▶ **TEXTO CITADO**
————————

Para Simone de Beauvoir, el deseo también es deseo de libertad, una energía que puede subvertir la opresión cuando se reconoce desde el propio cuerpo y no desde la mirada del otro. Y, retomando a Brené Brown, podríamos decir que el deseo auténtico surge solo cuando nos permitimos la vulnerabilidad de reconocer lo que nos falta sin avergonzarnos de ello. Nadie puede desear lo que no conoce y es imposible desear ser exhibido en una situación vulnerable, de ahí el absurdo de quienes sugieren un montaje.

Por eso resulta tan significativo que la presidenta Claudia Sheinbaum, en medio de un país en el momento que exige fortaleza, haya decidido mostrarse humana. Que haya hablado de su corazón, de su historia, de su sentir. En un contexto político y cultural donde a las mujeres en el poder se les exige ser invulnerables, ella eligió abrir la grieta, y con ello, ofreció a millones de mujeres un espejo de su propio dolor y de su capacidad de resistencia. Habló de acoso, emprendió una campaña al respecto. Hacerlo era un sacrificio contra su apoyo incondicional y hombre estrella: Omar García Harfuch. Hace una semana, se cuestionó la seguridad federal por el crimen contra Carlos Manzo y hace unos días se cuestionó la seguridad de la presidenta.

Pero los medios —tan entrenados para la sospecha— han reaccionado con la misma lógica patriarcal de siempre: “Es un montaje”, “es manipulación”, “es estrategia”. Como si a las mujeres no se nos permitiera nunca sentir sin ser cuestionadas. Como si cada lágrima tuviera que ser justificada. La desconfianza hacia la palabra femenina sigue siendo el núcleo del sistema de no-creencia que impide el acceso a la justicia. Cuando una mujer denuncia, se duda. Cuando calla, se culpa. Cuando gobierna, se fiscaliza emocionalmente.

————————

▶ **DATOS SIN PROCESAR**

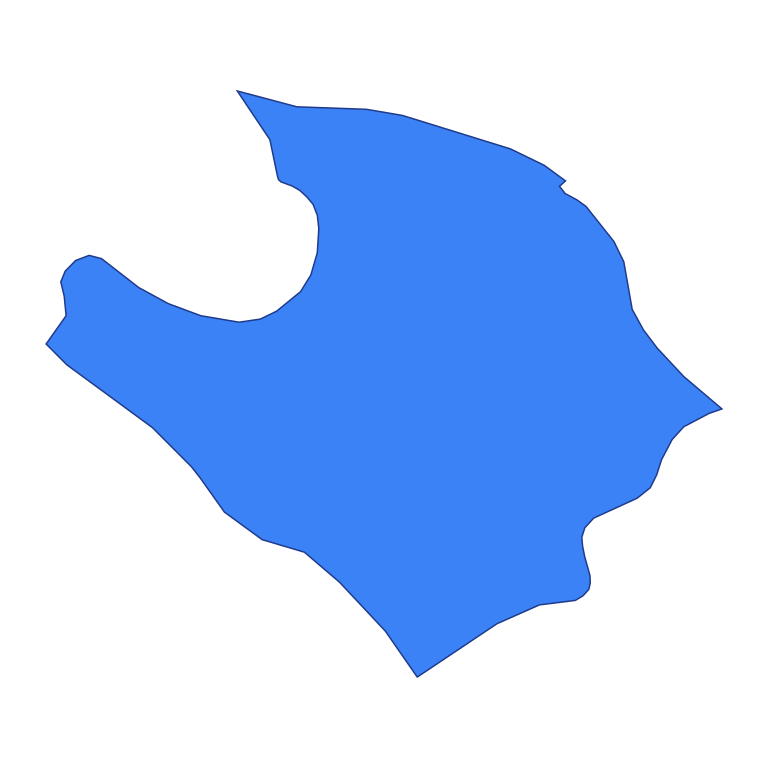 Vĩnh Long, Natural Earth projection
{"feature_id": "VNM-510", "entity_name": "Vĩnh Long", "entity_type": "Province", "adm_level": 1, "iso_a3": "VNM", "parent_name": "Vietnam", "parent_adm1": "", "projection": "natural_earth1", "projection_center": [105.979, 10.095], "detail": "fine", "context": "isolated", "style": "filled", "palette": "blue", "viewbox_px": 768, "rotation_deg": 0, "n_neighbors": 0, "source": "natural_earth", "source_scale": "10m", "svg_char_len": 1047}
<svg xmlns="http://www.w3.org/2000/svg" viewBox="0 0 768 768"><path d="M417.2,677.0L385.4,631.2L339.5,582.2L304.4,552.2L262.2,539.7L224.4,512.1L224.1,511.6L200.1,477.8L191.2,466.5L152.5,427.7L66.8,364.8L46.1,344.0L66.1,315.7L64.2,296.1L60.8,281.9L65.2,271.1L75.6,260.5L89.1,255.4L101.5,258.6L138.8,287.6L168.2,303.6L200.7,315.7L238.9,322.2L260.3,319.1L276.7,311.1L300.6,291.6L310.9,274.9L317.3,252.7L318.8,228.5L317.3,215.2L313.1,204.4L306.8,196.9L299.9,190.5L292.2,186.0L280.9,181.9L278.6,179.7L277.5,176.3L269.9,139.7L237.3,91.0L296.8,106.8L366.4,109.3L402.6,115.5L510.4,148.9L544.2,165.3L565.5,180.9L559.5,186.3L565.1,193.5L576.8,199.8L586.0,206.4L613.9,241.5L623.8,261.8L632.2,309.4L643.5,330.0L657.2,348.1L683.7,376.5L721.9,408.9L708.7,413.6L683.8,426.7L672.1,439.6L661.5,459.8L656.7,474.8L650.3,487.7L637.3,498.1L593.7,518.1L584.8,527.8L581.8,537.3L582.6,546.1L584.6,556.3L590.0,575.7L590.3,582.9L588.8,589.4L583.1,595.7L575.4,600.4L539.4,604.9L497.0,623.7L417.5,676.9L417.2,677.0Z" fill="#3b82f6" stroke="#1e3a8a" stroke-width="1.5"/></svg>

————————

▶ **ACTIVIDADES REQUERIDAS**
[1] Resume en dos oraciones el texto sobre Claudia Sheinbaum y la vulnerabilidad.
[2] Prosigue el texto sobre Claudia Sheinbaum y la vulnerabilidad a partir de su última oración.

▶ **RESPUESTAS DEL EJERCICIO**
[1] El texto sostiene, con Simone de Beauvoir y Brené Brown, que el deseo auténtico surge al reconocer la propia vulnerabilidad, y destaca que la presidenta Claudia Sheinbaum decidió mostrarse humana al hablar de su corazón, su historia y el acoso, lo que ofreció a millones de mujeres un espejo de su dolor y su resistencia. Critica además que los medios reaccionaran con la lógica patriarcal de siempre, llamando a su gesto montaje o manipulación, y afirma que la desconfianza hacia la palabra femenina impide el acceso a la justicia.

[2]
El problema del sistema de impunidad se basa en que siempre habrá un hombre capaz de desconfiar con todo y pruebas contundentes como un video. Imaginemos el extremo de la tecnología que sugiere montajes y actores para algo deleznable dentro de cualquier narrativa: igual la de seguridad que la presidencial.

Esa incredulidad estructural —esa sospecha perpetua— es la gran deuda cultural de México con las mujeres. Y el gesto de Sheinbaum, más allá de lo político, es un recordatorio de que la fortaleza es vulnerabilidad y plenitud en coherencia entre lo que se siente y lo que se muestra.

Mostrar el corazón en un sistema que premia la coraza es una forma de subversión. Es poner en crisis la maquinaria de cinismo que domina la esfera pública. Brené Brown abunda que eso es vulnerabilidad y que la vulnerabilidad lleva a la empatía así como a la conexión. Que después de ver a la presidenta ser vulnerable, ningún empleador o director o funcionario debería cuestionar a las víctimas.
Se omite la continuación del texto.